WITS Lesson: Turn a Video Conference Grid into Superhero Comics

Talk about taking creative constraints and turning them into inspiration! At the end of April, WITS writer David Lasky shared this exciting lesson prompt during a WITS meeting. He guided SAL staff members and fellow Writers-in-Residence through the creation of list poems, as the team looked at everyone’s faces through Zoom, and contemplated what we treasured about each person—what their “superpower” was.

It was such a nice meditation: to form a list poem of “superhero” qualities, which, in a comics lesson, could also be illustrated. David showed us an example he’d prepared from a still frame from our most recent Local Voices reading, which you can watch on Facebook here.

David kindly gave us permission to share that prompt below, in case you want to try your own hand at it as a gift for friends and colleagues. For more example texts, David recommends taking a look at Julie Doucet’s drawings of her friends in her collection Long Time Relationship or Alex Gross’s superhero paintings.

By David Lasky, WITS Writer-in-Residence

For this prompt, we’re going to write a list poem, and then make it into a “List Comic” page of superheroes. Our visual starting point is the grid of faces you see during a Zoom conference—make sure your screen is in “Grid” mode. The first thing we want to do is take a picture of our screens; there should be a “print screen” button on your keyboards, or you can take a screenshot of your desktop image. Paste the screen grab into Word, Paint, or similar document where you will be able to look at it as you write.

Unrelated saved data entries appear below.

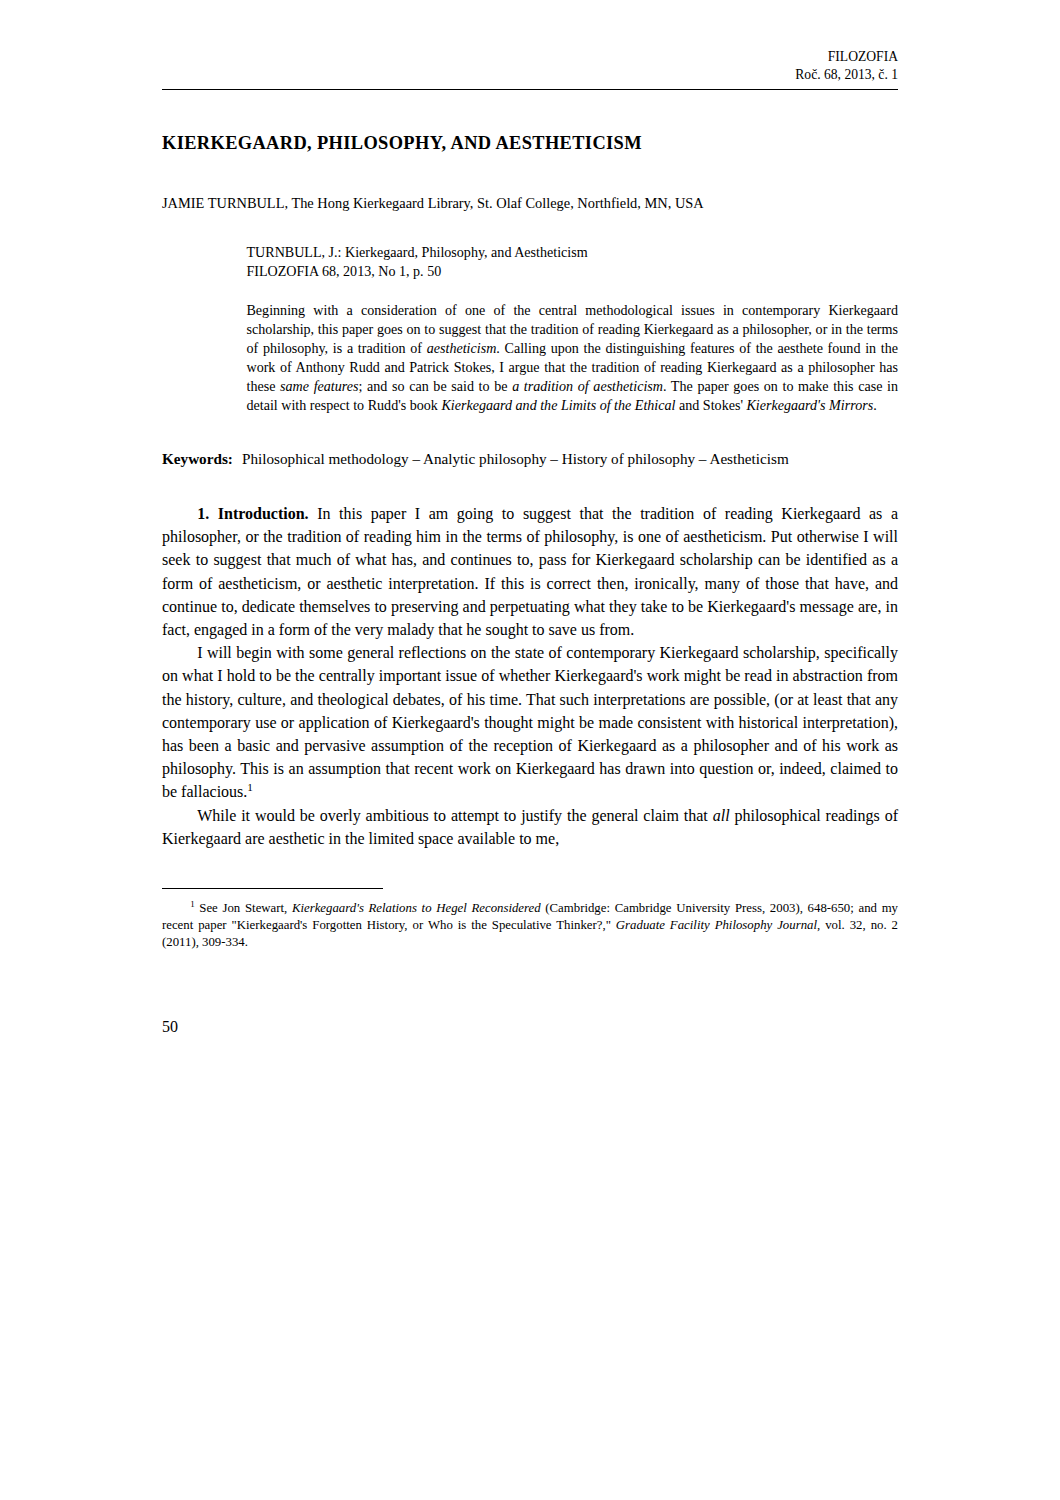FILOZOFIA
Roč. 68, 2013, č. 1
KIERKEGAARD, PHILOSOPHY, AND AESTHETICISM
JAMIE TURNBULL, The Hong Kierkegaard Library, St. Olaf College, Northfield, MN, USA
TURNBULL, J.: Kierkegaard, Philosophy, and Aestheticism
FILOZOFIA 68, 2013, No 1, p. 50
Beginning with a consideration of one of the central methodological issues in contemporary Kierkegaard scholarship, this paper goes on to suggest that the tradition of reading Kierkegaard as a philosopher, or in the terms of philosophy, is a tradition of aestheticism. Calling upon the distinguishing features of the aesthete found in the work of Anthony Rudd and Patrick Stokes, I argue that the tradition of reading Kierkegaard as a philosopher has these same features; and so can be said to be a tradition of aestheticism. The paper goes on to make this case in detail with respect to Rudd's book Kierkegaard and the Limits of the Ethical and Stokes' Kierkegaard's Mirrors.
Keywords: Philosophical methodology – Analytic philosophy – History of philosophy – Aestheticism
1. Introduction. In this paper I am going to suggest that the tradition of reading Kierkegaard as a philosopher, or the tradition of reading him in the terms of philosophy, is one of aestheticism. Put otherwise I will seek to suggest that much of what has, and continues to, pass for Kierkegaard scholarship can be identified as a form of aestheticism, or aesthetic interpretation. If this is correct then, ironically, many of those that have, and continue to, dedicate themselves to preserving and perpetuating what they take to be Kierkegaard's message are, in fact, engaged in a form of the very malady that he sought to save us from.
I will begin with some general reflections on the state of contemporary Kierkegaard scholarship, specifically on what I hold to be the centrally important issue of whether Kierkegaard's work might be read in abstraction from the history, culture, and theological debates, of his time. That such interpretations are possible, (or at least that any contemporary use or application of Kierkegaard's thought might be made consistent with historical interpretation), has been a basic and pervasive assumption of the reception of Kierkegaard as a philosopher and of his work as philosophy. This is an assumption that recent work on Kierkegaard has drawn into question or, indeed, claimed to be fallacious.1
While it would be overly ambitious to attempt to justify the general claim that all philosophical readings of Kierkegaard are aesthetic in the limited space available to me,
1 See Jon Stewart, Kierkegaard's Relations to Hegel Reconsidered (Cambridge: Cambridge University Press, 2003), 648-650; and my recent paper "Kierkegaard's Forgotten History, or Who is the Speculative Thinker?," Graduate Facility Philosophy Journal, vol. 32, no. 2 (2011), 309-334.
50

Being in social isolation, our feelings about people have gone through changes. We miss our friends, miss shaking hands and hugging. We have time to stop and think how grateful we are for friends, family, and all the different people in our lives. We’re going to reach into these feelings and pull out little thoughts about people we know, or maybe barely know. And we will use our imaginations, too! Let’s take a few seconds and look at each other’s faces on the grid of your video conference screen. Think about the things you value about these people.

Then, one by one, you’ll write a short line about each person you see. My suggestion for this exercise is to write down that person’s secret superpower. You will want to look at your screenshot while you write (and make sure you save a copy!). Don’t take too long; write quickly. You’re telegraphing a fact or insight about the person with just a few words—or, maybe just a single word. Maybe what you write is a statement you imagine the person would say as a superhero, written in quotation marks. Think along the lines of gratitude you feel, or something about this person that makes you smile. Imagine their secret superpower, hidden talent, or an unknown aspect of their life.

Next: come up with a title that unites most or all of what you’ve written (e.g. “The New Superpowers,” “Poets League of America,” etc.). Write your title at the top of the list. On your own, create a one- or two-page comic out of this poem. Re-draw the video conference grid from the screen-grab you saved. Don’t worry about capturing likenesses, unless that is important to your poem comic. Add superhero masks for fun, or to disguise the identities of the people if privacy is a concern. You may want to abandon the people in the screenshot completely and draw from your imagination, or riff on vintage photos, or create faces with cut-and-paste collage, for example. Add the words you wrote in a caption box, above or below their image. Or, if it is a statement, place it in a speech bubble, or a thought bubble.

David Lasky is the co-author of the Eisner-Award-winning graphic novel, 
Carter Family: Don’t Forget This Song, but he is better known to children as the guy who colored Cece Bell’s awesome graphic novel, El Deafo, a Newbery Honor Book. He teaches comics at numerous venues in the Seattle area, including Hugo House and Coyote Central.